Nor had anyone else, she reminded herself, thinking suddenly of Iridia.
She paused a moment to ponder the disappearance of the assassins she had dispatched to Arishaig to dispose of the sorceress. Those Gnomes had vanished as well, which would suggest that they had failed. Iridia was dangerous, the most capable of those who had conspired with her to lock Grianne Ohmsford within the Forbidding, but the men sent to kill her should have be
en equal to the task.
She shook her head. Sooner or later, she would have to deal with Iridia herself. Perhaps Sen Dunsidan, too. It might be better if she rid herself of both of them. Let the Federation choose a new Prime Minister. She would take her chances. Sen Dunsidan was becoming more trouble than he was worth.
For the moment, however, she needed to find out if the Elessedil girl was still inside Paranor’s walls.
Pulling her dark robes close about her, she went out the door and down the hall toward the Ard Rhys’s sleeping chambers.
It took Khyber a while to figure out how to disable the clipps, but in the end she managed.

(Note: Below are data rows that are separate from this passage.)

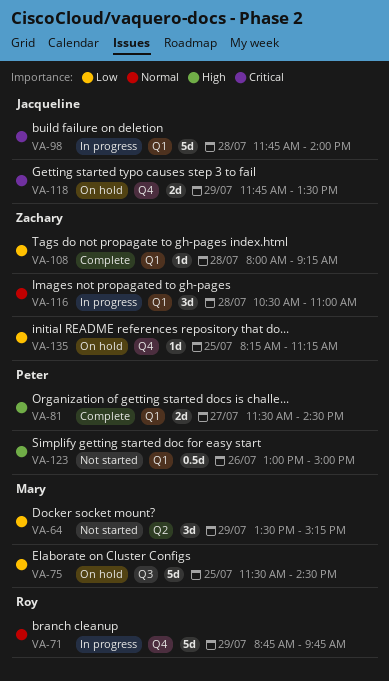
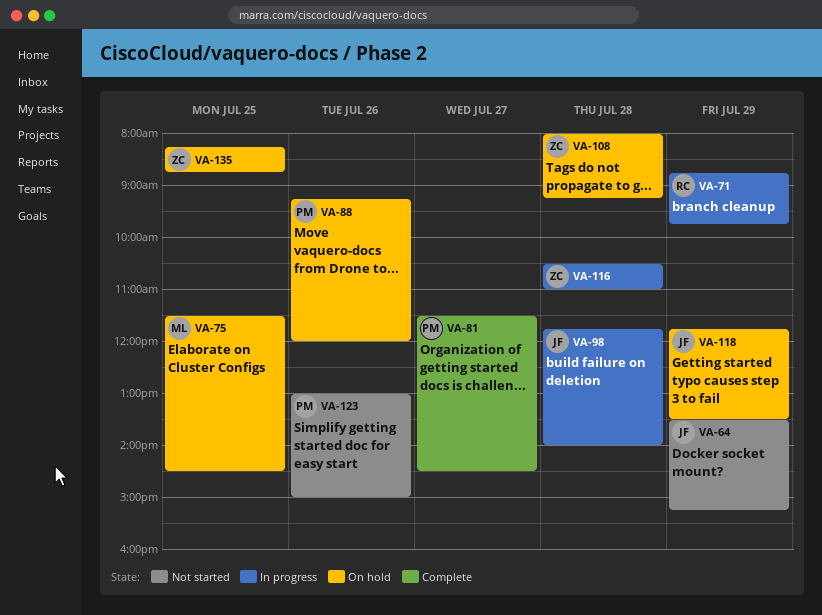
VA-64, owner: Mary -> Jacqueline
VA-88: none -> present
VA-108, status: Complete -> On hold
VA-135, ends: 11:15 -> 08:45

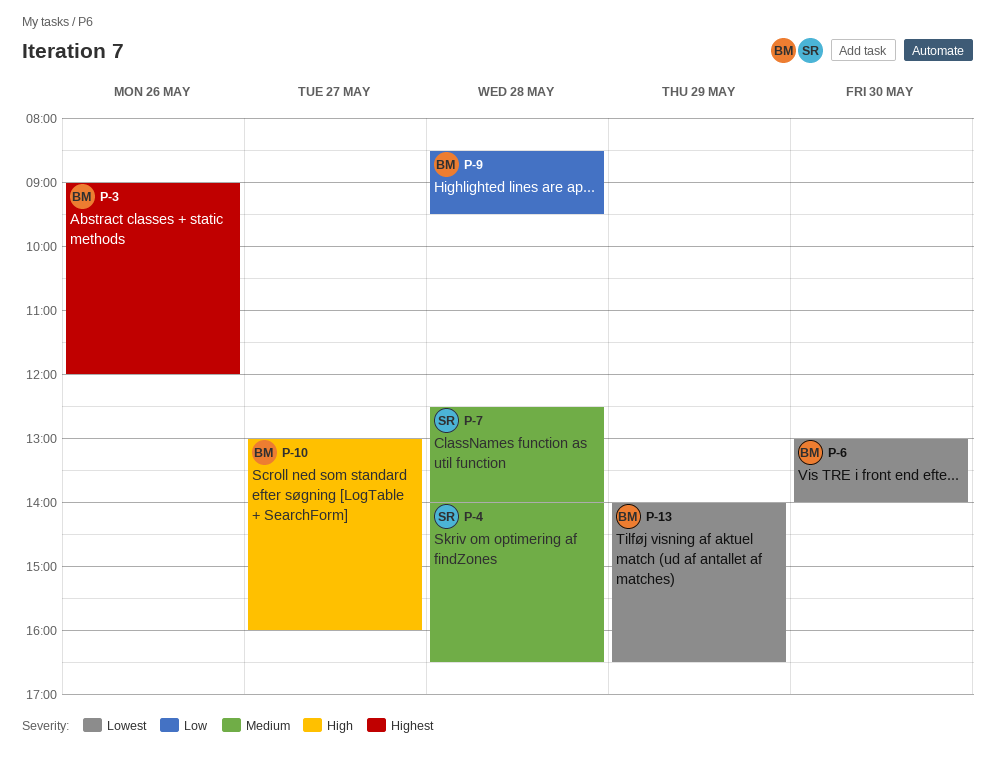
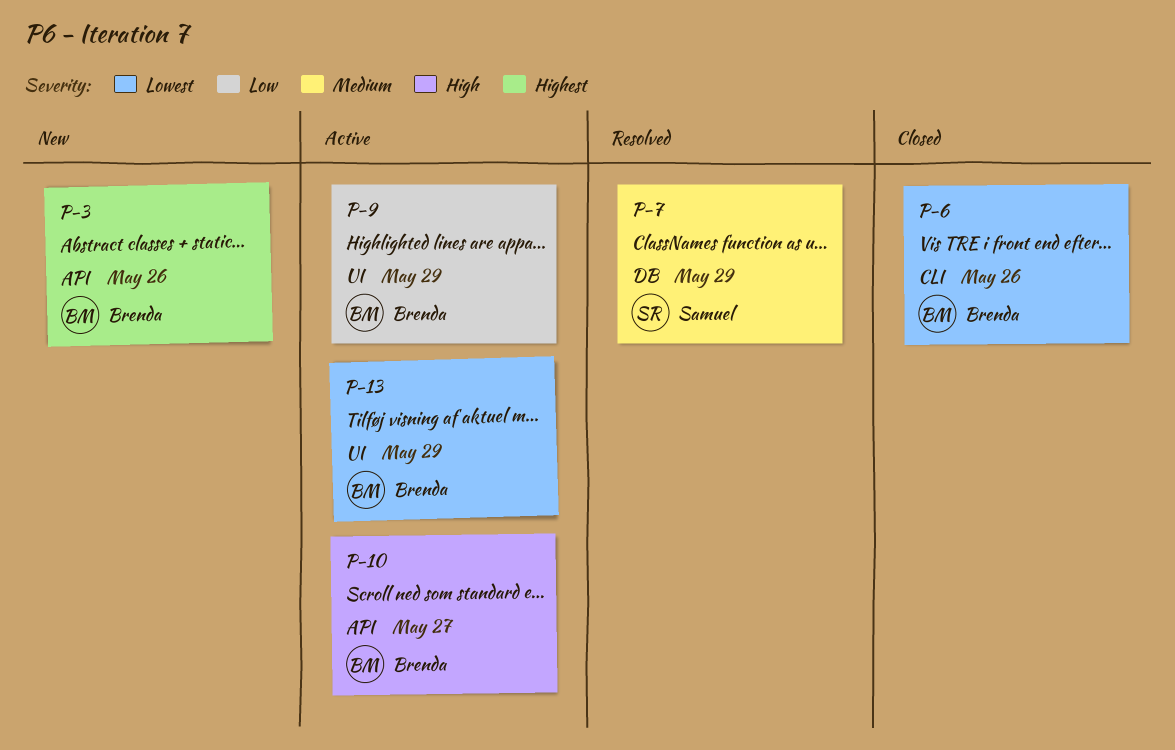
P-4: present -> none
P-6, day: May 30 -> May 26
P-7, day: May 28 -> May 29
P-9, day: May 28 -> May 29

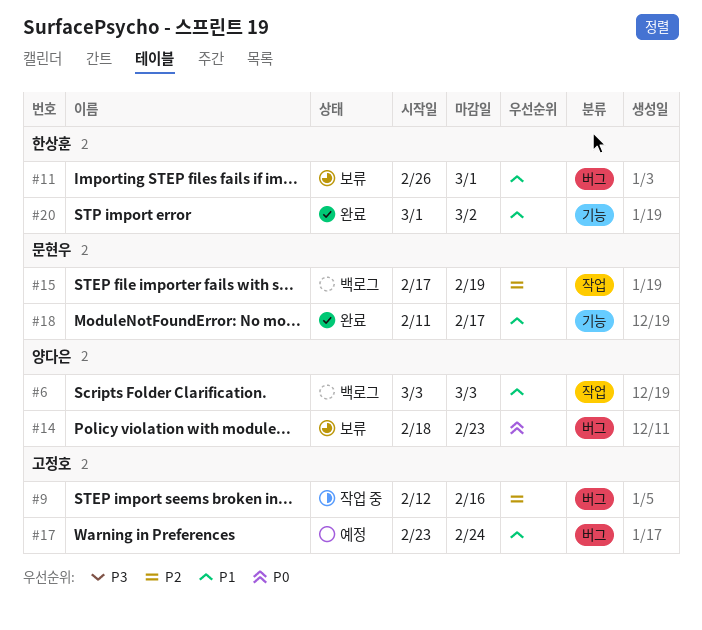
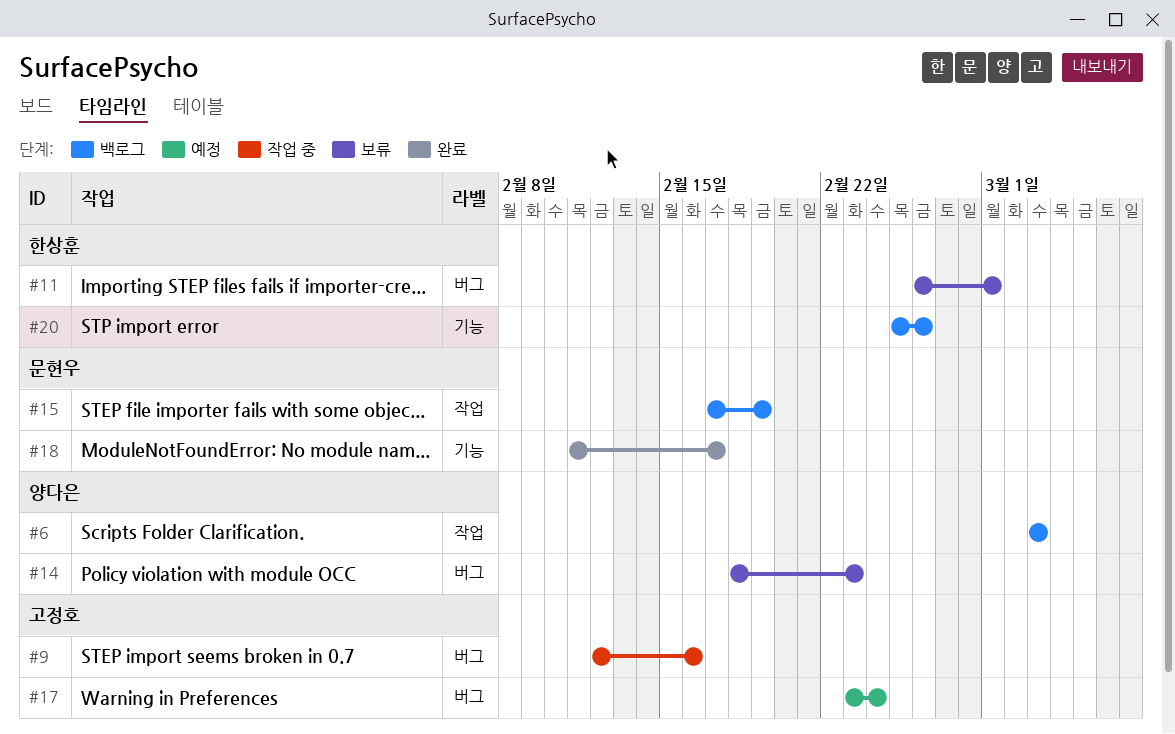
#20, status: 완료 -> 백로그
#20, start: Mar 1 -> Feb 25
#20, due: Mar 2 -> Feb 26

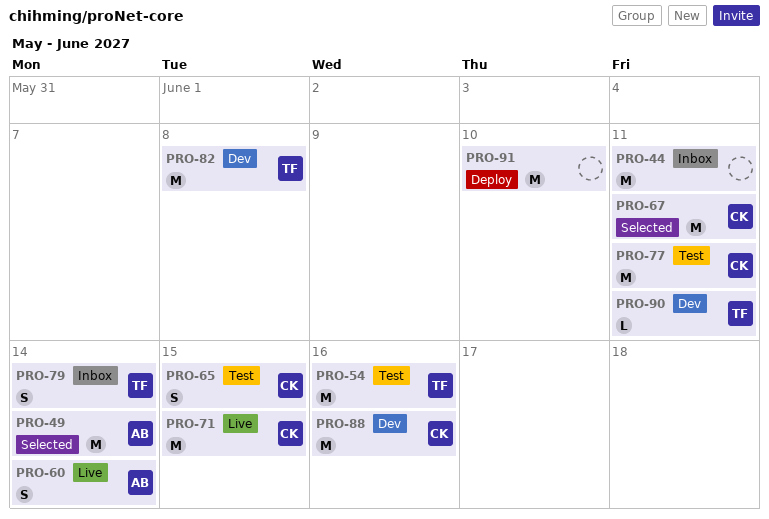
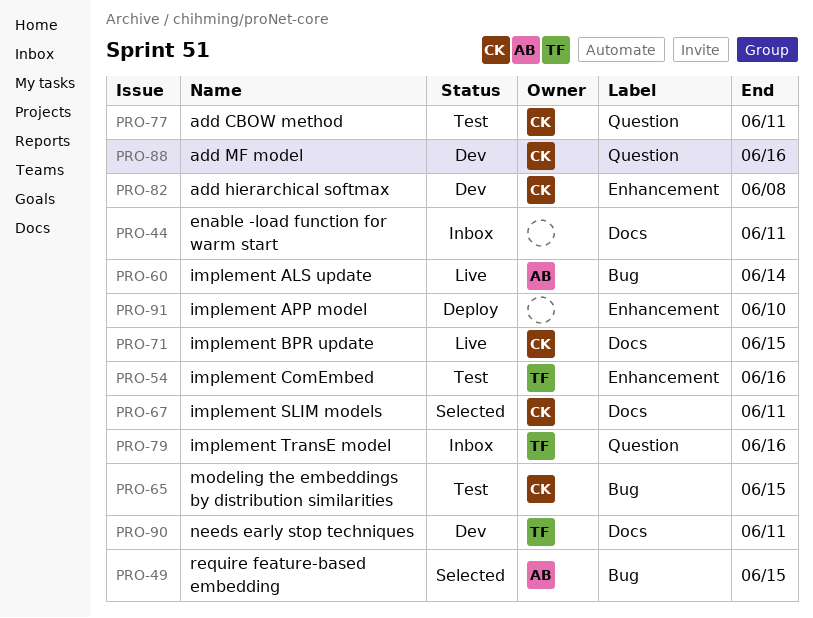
PRO-49, due: Jun 14 -> Jun 15
PRO-79, due: Jun 14 -> Jun 16
PRO-82, owner: TF -> CK

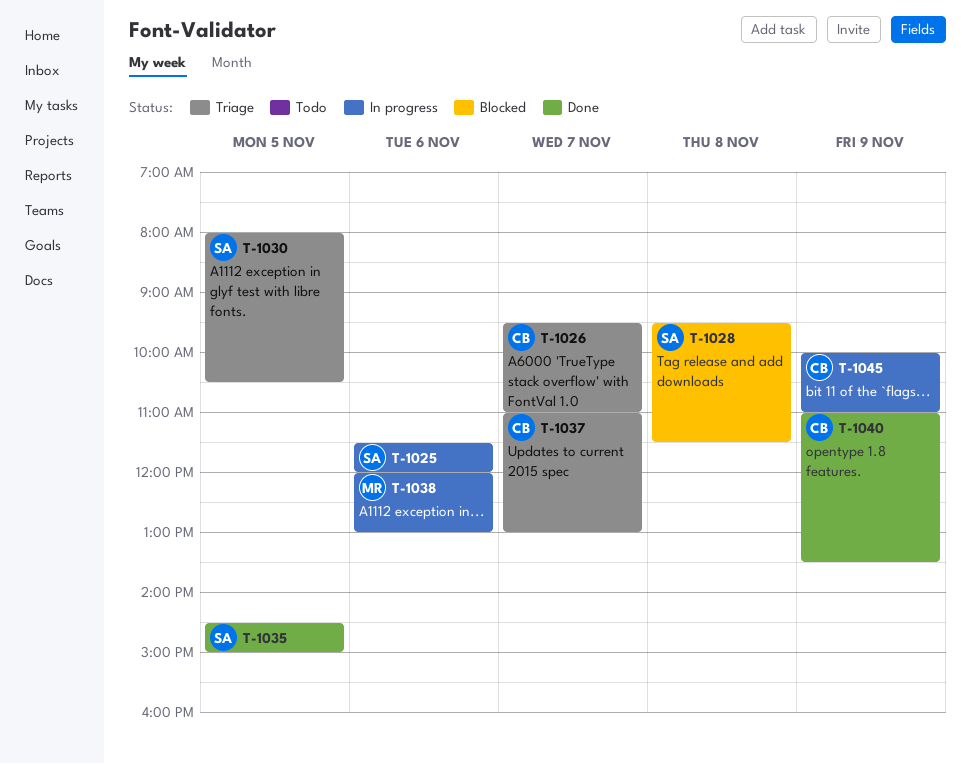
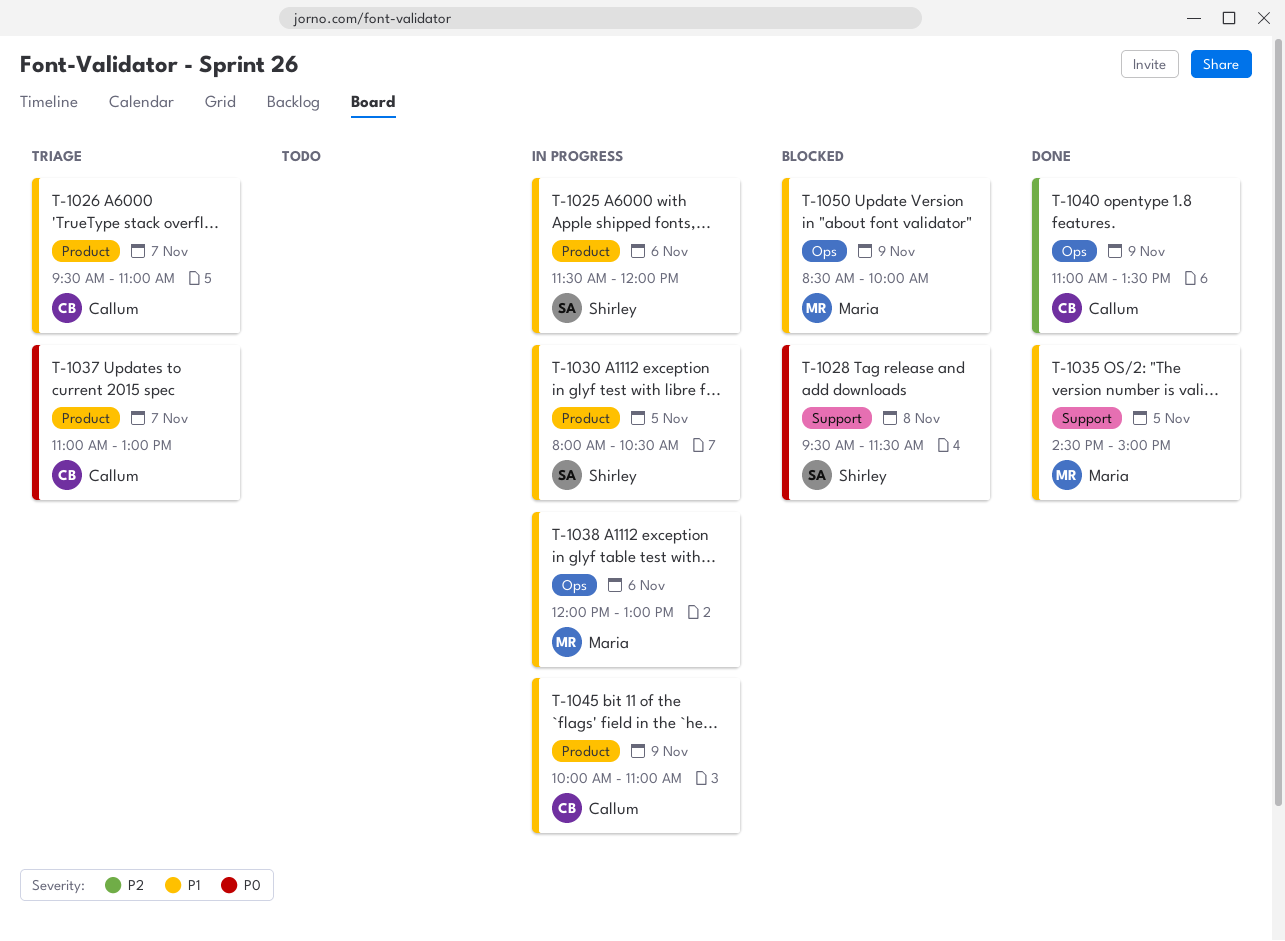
T-1030, status: Triage -> In progress
T-1035, owner: Shirley -> Maria
T-1050: none -> present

She did so by masking them with her own magic, a small covering that closed down their ability to read the presence of intruders in the passageway and left them useless. The magic she used was small, but sufficiently strong to last for several days. That should be long enough, she decided. It would have to be.
She fell asleep again after that, not meaning to, unable to help herself; she was so exhausted that just resting her eyes for a moment was sufficient to send her off. She awoke feeling a little better, although her wound still throbbed and her face felt hot and tight. She couldn’t risk using any further magic to heal herself, couldn’t risk anything that might give her away unless it had to do with helping Pen and Grianne, and so she did her best to turn her thoughts away from the pain and to the task at hand.
She slipped the rest of the way down the passage, checking carefully as she went for traps, and reached the doorway at the end. She saw the faint glow of the triagenel’s magic as it seeped through the cracks in the doorway from the chamber beyond, a wicked green light that cut through the darkness like a razor’s edge. She crouched down in the gloom and studied the doorway for a moment, then inched forward until she was close enough to touch the light seeping through. She kept herself from doing so; some magic could convey disturbances even from something as minuscule as the brush of fingertips. Sitting to one side of the doorway, she tried to plan her next actions.